--- Extract provided ---
= Beginning of Section =

Transcript
Joan and I are on a mission to help organizations manage climate risk and ensure business continuity. These are fancy words for a simple idea; surviving crisis. When we don’t keep an eye on developing risks, bad things happen. This is a sure-fire way to stagger helplessly from one crisis to the next. That’s just bad for business.
Environment Action – The Old Days
For most of my career, I worked on environmental issues. I made sure my employers didn’t run afoul of regulations and identified new environmental risks. This is how I started to work on climate change. I’d identified it as a risk that threatened the survival of my employer. I was just doing my job, looking out for the interests of the company. But there was a snag.
In those days, organizations ran environment departments because they didn’t have a choice. They spent as little as possible on these groups and there wasn’t much chance of success in the organization, as an environment guy. So, folks cycled in and out of these jobs, except for a few true believers.

= End of Section =

--- Study material ---
= Beginning of Section =

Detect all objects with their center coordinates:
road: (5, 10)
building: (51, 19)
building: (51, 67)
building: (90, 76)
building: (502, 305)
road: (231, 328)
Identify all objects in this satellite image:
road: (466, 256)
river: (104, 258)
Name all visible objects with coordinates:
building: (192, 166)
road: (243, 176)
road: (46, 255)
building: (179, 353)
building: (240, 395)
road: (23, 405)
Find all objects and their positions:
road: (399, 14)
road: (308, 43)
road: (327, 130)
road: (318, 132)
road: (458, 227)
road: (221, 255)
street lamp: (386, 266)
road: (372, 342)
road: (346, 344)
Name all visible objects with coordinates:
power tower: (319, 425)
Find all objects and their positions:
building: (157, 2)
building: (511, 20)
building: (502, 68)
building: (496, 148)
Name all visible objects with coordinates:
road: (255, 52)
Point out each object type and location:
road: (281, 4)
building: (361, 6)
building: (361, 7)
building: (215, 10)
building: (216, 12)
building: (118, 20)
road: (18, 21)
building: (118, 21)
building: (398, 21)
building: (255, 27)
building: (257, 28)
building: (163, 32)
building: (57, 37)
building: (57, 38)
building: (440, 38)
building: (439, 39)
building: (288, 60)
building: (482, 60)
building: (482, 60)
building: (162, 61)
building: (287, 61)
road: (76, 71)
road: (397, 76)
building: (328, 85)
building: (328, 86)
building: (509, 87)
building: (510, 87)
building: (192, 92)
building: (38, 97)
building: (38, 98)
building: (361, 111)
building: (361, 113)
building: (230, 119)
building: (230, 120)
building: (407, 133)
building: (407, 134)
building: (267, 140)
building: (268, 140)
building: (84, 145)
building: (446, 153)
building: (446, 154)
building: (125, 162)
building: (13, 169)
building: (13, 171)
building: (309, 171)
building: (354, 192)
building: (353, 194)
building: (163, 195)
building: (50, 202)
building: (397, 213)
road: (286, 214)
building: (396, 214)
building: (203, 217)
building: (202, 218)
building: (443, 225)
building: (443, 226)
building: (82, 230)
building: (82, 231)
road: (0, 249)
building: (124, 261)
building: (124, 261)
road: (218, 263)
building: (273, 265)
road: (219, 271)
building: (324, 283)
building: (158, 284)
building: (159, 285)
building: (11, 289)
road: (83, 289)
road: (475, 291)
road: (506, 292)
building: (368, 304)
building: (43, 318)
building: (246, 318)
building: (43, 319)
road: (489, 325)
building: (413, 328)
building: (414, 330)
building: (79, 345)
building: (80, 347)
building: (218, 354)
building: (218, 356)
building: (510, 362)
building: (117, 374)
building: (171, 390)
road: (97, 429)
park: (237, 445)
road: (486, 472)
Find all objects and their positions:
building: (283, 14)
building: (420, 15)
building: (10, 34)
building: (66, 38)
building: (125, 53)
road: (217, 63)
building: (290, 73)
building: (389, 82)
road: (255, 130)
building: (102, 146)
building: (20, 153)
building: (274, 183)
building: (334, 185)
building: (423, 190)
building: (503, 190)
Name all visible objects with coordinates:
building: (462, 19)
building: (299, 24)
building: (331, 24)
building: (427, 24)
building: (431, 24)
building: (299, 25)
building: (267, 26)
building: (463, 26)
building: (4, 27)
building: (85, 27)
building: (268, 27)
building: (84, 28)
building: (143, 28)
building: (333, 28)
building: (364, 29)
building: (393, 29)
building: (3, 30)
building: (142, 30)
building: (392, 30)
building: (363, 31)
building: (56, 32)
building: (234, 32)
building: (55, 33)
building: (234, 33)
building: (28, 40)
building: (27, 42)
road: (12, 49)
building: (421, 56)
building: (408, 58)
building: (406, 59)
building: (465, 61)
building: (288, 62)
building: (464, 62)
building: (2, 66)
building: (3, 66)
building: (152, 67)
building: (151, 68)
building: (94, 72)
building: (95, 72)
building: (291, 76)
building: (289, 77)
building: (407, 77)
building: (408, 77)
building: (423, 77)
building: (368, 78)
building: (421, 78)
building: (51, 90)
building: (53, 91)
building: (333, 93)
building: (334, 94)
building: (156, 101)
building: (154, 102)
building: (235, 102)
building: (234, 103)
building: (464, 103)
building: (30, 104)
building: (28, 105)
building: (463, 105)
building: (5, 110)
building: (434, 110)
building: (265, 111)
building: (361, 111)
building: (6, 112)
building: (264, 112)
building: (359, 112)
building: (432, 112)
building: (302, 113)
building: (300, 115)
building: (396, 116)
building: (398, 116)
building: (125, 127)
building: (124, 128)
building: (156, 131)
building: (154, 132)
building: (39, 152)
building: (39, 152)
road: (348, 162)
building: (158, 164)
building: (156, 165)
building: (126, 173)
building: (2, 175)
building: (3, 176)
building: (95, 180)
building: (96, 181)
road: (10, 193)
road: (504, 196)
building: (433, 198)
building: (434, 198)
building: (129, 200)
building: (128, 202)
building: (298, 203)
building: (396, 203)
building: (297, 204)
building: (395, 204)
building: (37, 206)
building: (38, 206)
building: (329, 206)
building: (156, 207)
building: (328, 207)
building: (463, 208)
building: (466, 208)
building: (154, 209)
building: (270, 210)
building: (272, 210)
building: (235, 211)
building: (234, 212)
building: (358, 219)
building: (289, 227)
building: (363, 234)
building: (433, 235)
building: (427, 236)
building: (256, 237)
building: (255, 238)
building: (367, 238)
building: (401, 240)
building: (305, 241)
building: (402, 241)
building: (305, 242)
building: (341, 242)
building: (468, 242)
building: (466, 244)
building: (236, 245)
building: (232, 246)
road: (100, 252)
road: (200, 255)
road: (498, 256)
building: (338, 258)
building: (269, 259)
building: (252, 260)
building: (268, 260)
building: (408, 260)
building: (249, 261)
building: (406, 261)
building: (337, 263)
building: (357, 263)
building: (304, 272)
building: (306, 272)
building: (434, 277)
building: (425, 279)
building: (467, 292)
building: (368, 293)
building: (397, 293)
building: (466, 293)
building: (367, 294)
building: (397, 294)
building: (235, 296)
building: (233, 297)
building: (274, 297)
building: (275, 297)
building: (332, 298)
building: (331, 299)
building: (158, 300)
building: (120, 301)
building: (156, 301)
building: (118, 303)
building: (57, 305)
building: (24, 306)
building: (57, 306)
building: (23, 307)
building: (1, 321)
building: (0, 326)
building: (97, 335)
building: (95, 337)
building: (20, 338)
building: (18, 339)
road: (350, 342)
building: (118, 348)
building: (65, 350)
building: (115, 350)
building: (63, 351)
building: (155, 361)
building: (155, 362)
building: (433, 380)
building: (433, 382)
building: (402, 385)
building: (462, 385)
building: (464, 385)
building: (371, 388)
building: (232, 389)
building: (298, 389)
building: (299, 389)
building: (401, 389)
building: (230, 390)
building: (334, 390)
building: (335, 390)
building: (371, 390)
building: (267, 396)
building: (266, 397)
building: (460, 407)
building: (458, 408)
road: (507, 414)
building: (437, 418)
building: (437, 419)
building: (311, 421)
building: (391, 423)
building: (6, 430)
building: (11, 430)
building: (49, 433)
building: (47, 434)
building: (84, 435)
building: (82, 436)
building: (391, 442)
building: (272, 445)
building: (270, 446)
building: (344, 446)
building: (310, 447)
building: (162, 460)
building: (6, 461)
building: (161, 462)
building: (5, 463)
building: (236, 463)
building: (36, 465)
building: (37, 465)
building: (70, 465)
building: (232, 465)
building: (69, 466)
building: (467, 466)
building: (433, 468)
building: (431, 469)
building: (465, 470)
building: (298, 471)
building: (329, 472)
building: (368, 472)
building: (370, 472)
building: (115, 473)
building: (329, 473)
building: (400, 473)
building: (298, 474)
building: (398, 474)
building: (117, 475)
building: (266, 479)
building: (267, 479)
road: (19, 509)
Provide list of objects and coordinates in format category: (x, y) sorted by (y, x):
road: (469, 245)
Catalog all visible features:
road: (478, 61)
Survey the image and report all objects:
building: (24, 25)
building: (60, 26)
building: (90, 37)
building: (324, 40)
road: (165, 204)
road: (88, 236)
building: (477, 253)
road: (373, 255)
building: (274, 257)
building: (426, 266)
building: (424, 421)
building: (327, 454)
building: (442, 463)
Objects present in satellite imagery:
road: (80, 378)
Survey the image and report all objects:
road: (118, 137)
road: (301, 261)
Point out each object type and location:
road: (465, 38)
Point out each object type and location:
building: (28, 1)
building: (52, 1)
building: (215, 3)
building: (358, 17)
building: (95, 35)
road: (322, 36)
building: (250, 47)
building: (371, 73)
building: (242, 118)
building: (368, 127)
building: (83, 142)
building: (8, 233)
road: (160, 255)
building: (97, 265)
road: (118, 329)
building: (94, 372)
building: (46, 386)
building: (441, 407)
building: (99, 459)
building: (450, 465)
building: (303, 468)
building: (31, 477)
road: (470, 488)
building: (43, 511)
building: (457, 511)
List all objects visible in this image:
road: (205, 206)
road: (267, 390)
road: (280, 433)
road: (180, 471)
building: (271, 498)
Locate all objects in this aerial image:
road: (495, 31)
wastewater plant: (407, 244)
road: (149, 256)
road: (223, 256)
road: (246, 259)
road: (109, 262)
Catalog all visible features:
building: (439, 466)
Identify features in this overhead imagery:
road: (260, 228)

= End of Section =

--- What is being asked ---
Extend the transcript about managing climate risk and business continuity, picking up right after its last sentence.

--- Result for this task ---
Finally – Taking Action on Climate Change
Eventually, I found myself managing climate change because one CEO agreed with me. No, he wasn’t an environment champion. He was a practical, pragmatic businessman who saw a major strategic threat to the company.But then the Board replaced him with a fellow who didn’t believe in climate change. The new guy felt any money spent on climate was wasted. He surrounded himself with folks that agreed.
Climate action withered, programs and staff were cut, and things returned to business as usual for the environment team. For the first time, I heard the phrase:
That isn’t core business!
This was always the reason given to me for denying funds for climate action.
This sounds like whining and whinging, but truly, it isn’t. I had been an environment guy for a couple of decades by that point. I just saw it as an unfortunate return to the status quo.
The Need for Urgent Action
As a business owner, I understand the urgency of dealing with day-to-day threats. If we ignore these things, our businesses won’t survive to see tomorrow. But when our thinking stops there, we have a real problem. While we focus on day-to-day problems, new threats continue to spring up. They hit us one after the other.
We struggle to work our way out of crisis mode, and often we fail. We use precious resources to keep our boat afloat, while ignoring where the river is taking that boat. Eventually, the boat runs aground. Then, we blame the failure on the last crisis that hit us, the last straw.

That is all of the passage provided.